====== Text

I'm a bit surprised that you don't use the modeling lights all of the time, while shooting. For me, the modeling lights do two things: they keep the iris of the eyes closed down, avoiding dark that _iris-wide-open-eyebal-look_ rendering (in which a human's eye looks similar to that of a dog or cow), and also providing continuous feedback as to how the subject is placed/standing/looking in relation to the lights. But then, if you say you cannot see much unless the power is turned up, then perhaps the Alien Bee's have somewhat lower-powered modeling lights compared to what I'm using. In my systems, I have 250 and 150 Watt quartz lamps, which are very bright, indeed, and I have some M90 heads with 3 x 25 Watt bulbs per head which are much,much dimmer and do not cause "eye burn" like the Quartz lamps can if looked at undiffused.

The thing is, with 250 or 150 Watt quartz modeling lights, you can actually use those brilliant lights for video, or for stills, and can drag the shutter and get some warmth from the quartz, if desired, at slow speeds or at higher ISO values,or both. But with my low-Watt modeling light heads, I can use them on my Innovatronix Explorer sine wave inverter and battery, and not draw much current, and they run cool,and are low-cost bulbs, but they do not really "show up" very much, because, well, they are not really all that bright even on High, and on Low power or on Asymmetrical power distribution, they'e quite dim.

============

> **Work order**
According to the text on modeling lights, how many bulbs does each M90 head have, and of what wattage?

====== Information shown

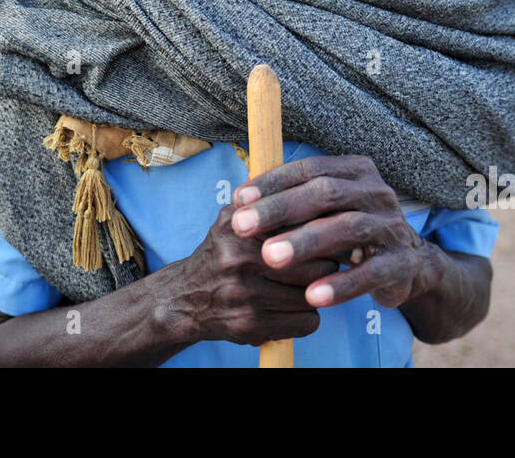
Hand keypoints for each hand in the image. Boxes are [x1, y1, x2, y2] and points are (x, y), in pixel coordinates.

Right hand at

============

> **Task answer**
Three 25-watt bulbs per head.